The sale of national carrier Air India to conglomerate Tatas has opened the way for faster privatisation of state firms and the government is on track to list Life Insurance Corporation (LIC) early next year, a top government official said on Tuesday.
Tuhin Kanta Pandey, spearheading the drive to sell state enterprises or shut them down, said the government hoped to complete the valuation exercise of LIC by November-December before filing the draft red herring prospectus for the IPO planned by March.
Prime Minister Narendra Modi’s government is trying to reinvigorate the economy after its deepest contraction in decades through market-oriented changes and hoping to lure investment away from China and other countries.
Pandey said the deal with Tatas to sell Air India for $2.4 billion was complex and long in the making but provided confidence for the divestment of other state assets. A previous attempt in 2017 to sell the carrier that has been losing a billion dollars a year had failed.
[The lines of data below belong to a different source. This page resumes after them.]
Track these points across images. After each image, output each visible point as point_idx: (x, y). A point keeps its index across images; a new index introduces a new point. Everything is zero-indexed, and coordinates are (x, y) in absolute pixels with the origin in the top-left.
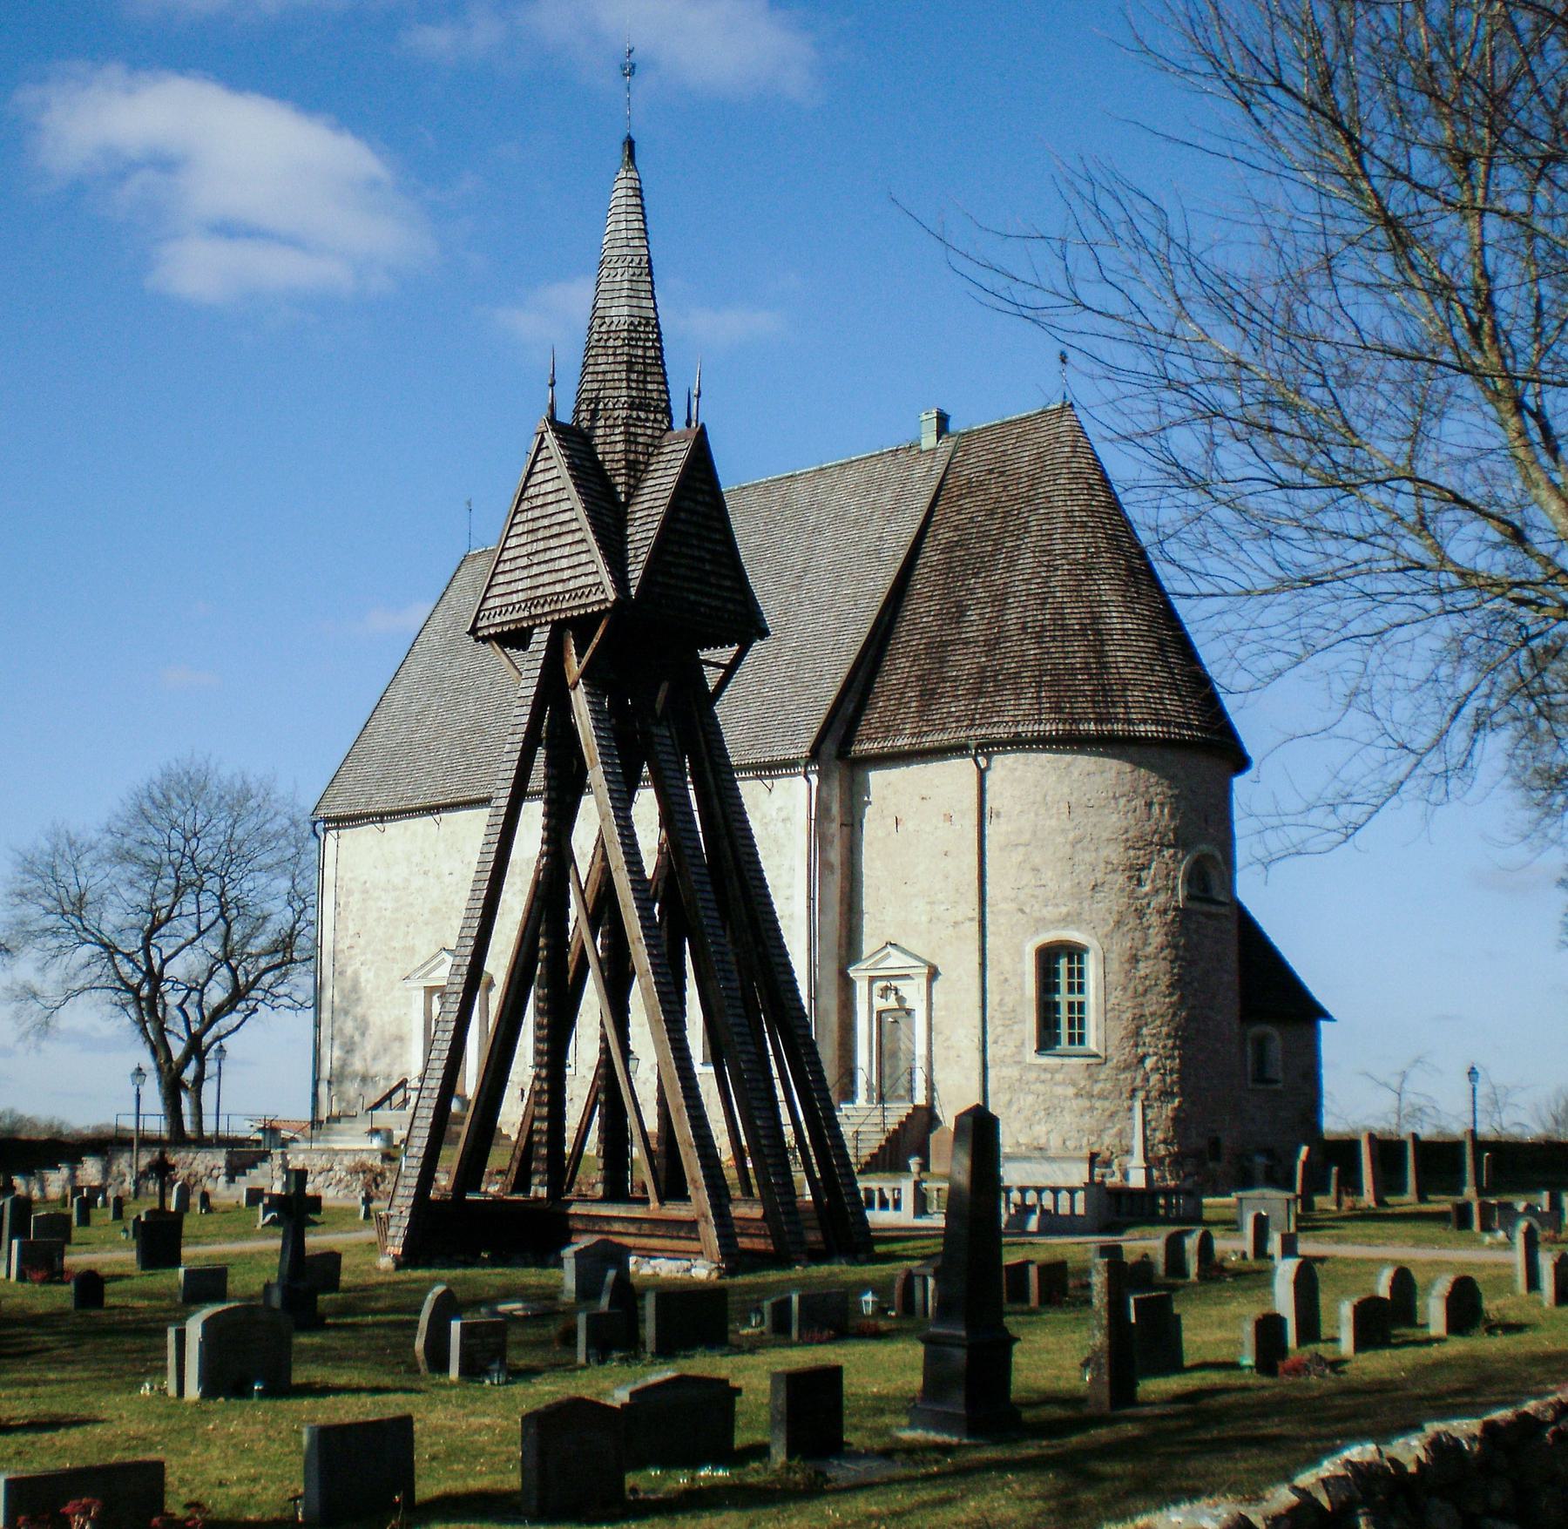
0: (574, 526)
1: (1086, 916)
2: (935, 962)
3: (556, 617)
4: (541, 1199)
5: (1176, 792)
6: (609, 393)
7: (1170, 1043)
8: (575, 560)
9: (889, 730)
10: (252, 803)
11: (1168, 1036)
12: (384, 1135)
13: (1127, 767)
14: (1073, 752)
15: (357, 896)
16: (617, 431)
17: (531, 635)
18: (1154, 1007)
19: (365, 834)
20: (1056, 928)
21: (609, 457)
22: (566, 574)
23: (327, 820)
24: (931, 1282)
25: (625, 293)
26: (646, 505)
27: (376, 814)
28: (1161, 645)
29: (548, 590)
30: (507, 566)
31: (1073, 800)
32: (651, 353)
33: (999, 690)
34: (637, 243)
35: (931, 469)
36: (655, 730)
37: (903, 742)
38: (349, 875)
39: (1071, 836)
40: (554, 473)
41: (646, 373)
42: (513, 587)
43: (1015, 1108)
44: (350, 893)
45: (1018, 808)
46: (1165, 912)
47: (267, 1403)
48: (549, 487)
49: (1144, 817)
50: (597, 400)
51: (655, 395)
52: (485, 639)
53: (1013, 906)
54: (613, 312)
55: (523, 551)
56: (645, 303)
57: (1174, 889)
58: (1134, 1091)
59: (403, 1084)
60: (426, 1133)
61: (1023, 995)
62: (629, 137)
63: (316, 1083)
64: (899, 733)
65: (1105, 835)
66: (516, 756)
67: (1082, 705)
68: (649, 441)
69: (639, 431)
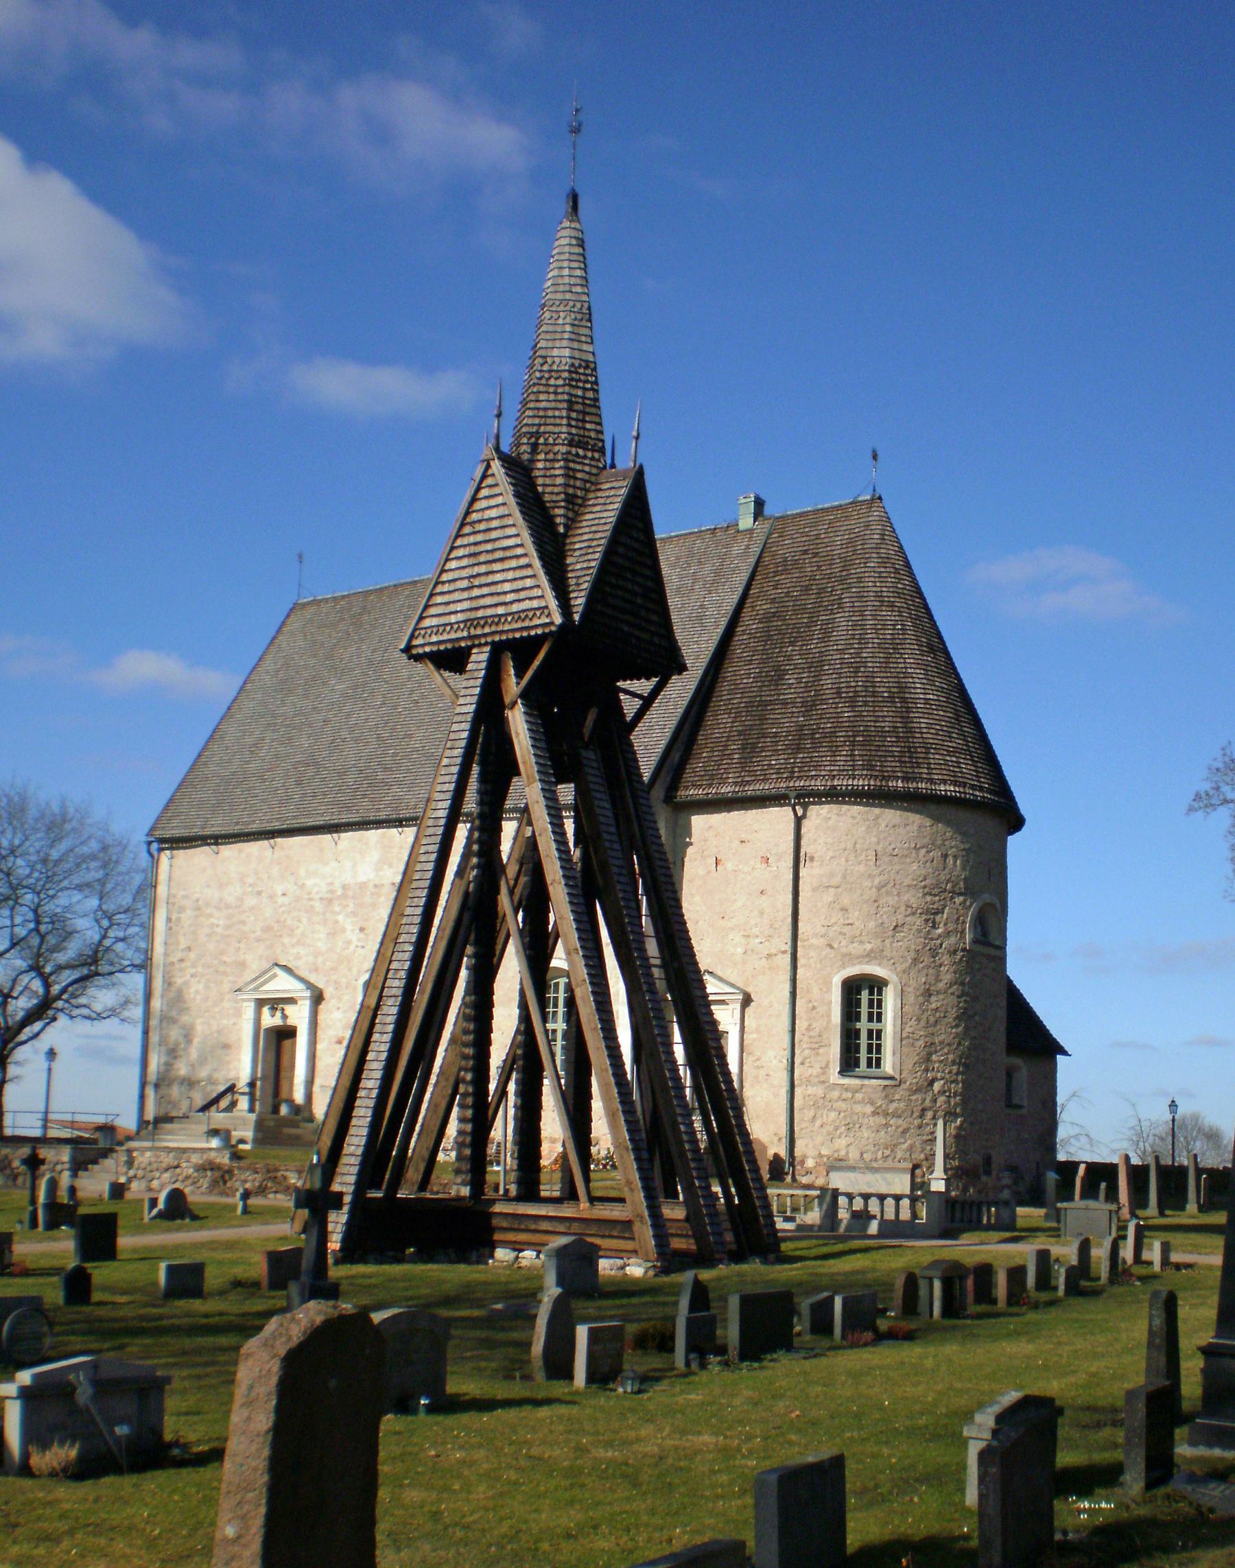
0: (519, 551)
1: (887, 953)
2: (749, 990)
3: (497, 638)
4: (464, 1198)
5: (967, 846)
6: (550, 428)
7: (955, 1068)
8: (519, 585)
9: (713, 778)
10: (68, 827)
11: (954, 1063)
12: (223, 1135)
13: (928, 822)
14: (882, 806)
15: (189, 913)
16: (557, 465)
17: (470, 654)
18: (943, 1037)
19: (200, 856)
20: (860, 963)
21: (549, 489)
22: (509, 598)
23: (162, 841)
24: (937, 1285)
25: (566, 336)
26: (586, 537)
27: (210, 837)
28: (957, 716)
29: (489, 612)
30: (446, 588)
31: (879, 848)
32: (590, 395)
33: (816, 745)
34: (579, 289)
35: (748, 547)
36: (583, 753)
37: (726, 790)
38: (183, 893)
39: (877, 881)
40: (500, 500)
41: (585, 413)
42: (452, 608)
43: (818, 1123)
44: (182, 909)
45: (830, 854)
46: (955, 952)
47: (432, 1419)
48: (493, 513)
49: (941, 866)
50: (537, 435)
51: (593, 435)
52: (418, 658)
53: (822, 942)
54: (555, 352)
55: (464, 573)
56: (585, 347)
57: (963, 932)
58: (923, 1110)
59: (231, 1089)
60: (365, 1132)
61: (830, 1020)
62: (573, 190)
63: (143, 1084)
64: (723, 782)
65: (907, 882)
66: (455, 769)
67: (892, 764)
68: (587, 477)
69: (578, 467)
“It has now come to fruition, it will give a fillip to privatisation going forward,” he said, adding that government managers were building expertise and experience to handle state sales.
“Selling state assets is not easy,” he said.
Several previous attempts at privatisation had only made fitful progress, caught up in bureaucratic tangles and resistance from politicians and unions.
But the Modi government had now fully embraced privatisation because it did not have the fiscal space to sink billions of rupees into loss-making state enterprises while trying to meet demands to build infrastructure and step up social welfare funding, he said.
“We feel the private sector has come of age, also the broader philosophy is it is not the business of government to be in business,” he said, adding that technology was changing too fast and companies constantly required funds for growth.
The government is expected to sell a 5-10 per cent per cent stake in LIC and raise around 900 billion rupees in what could be India’s biggest listing. The company has long been considered a strategic asset, commanding more than 60 per cent of India’s life insurance market with Rs 36 trillion of assets under management.
“This is going to be a major piece of reform,” Pandey said.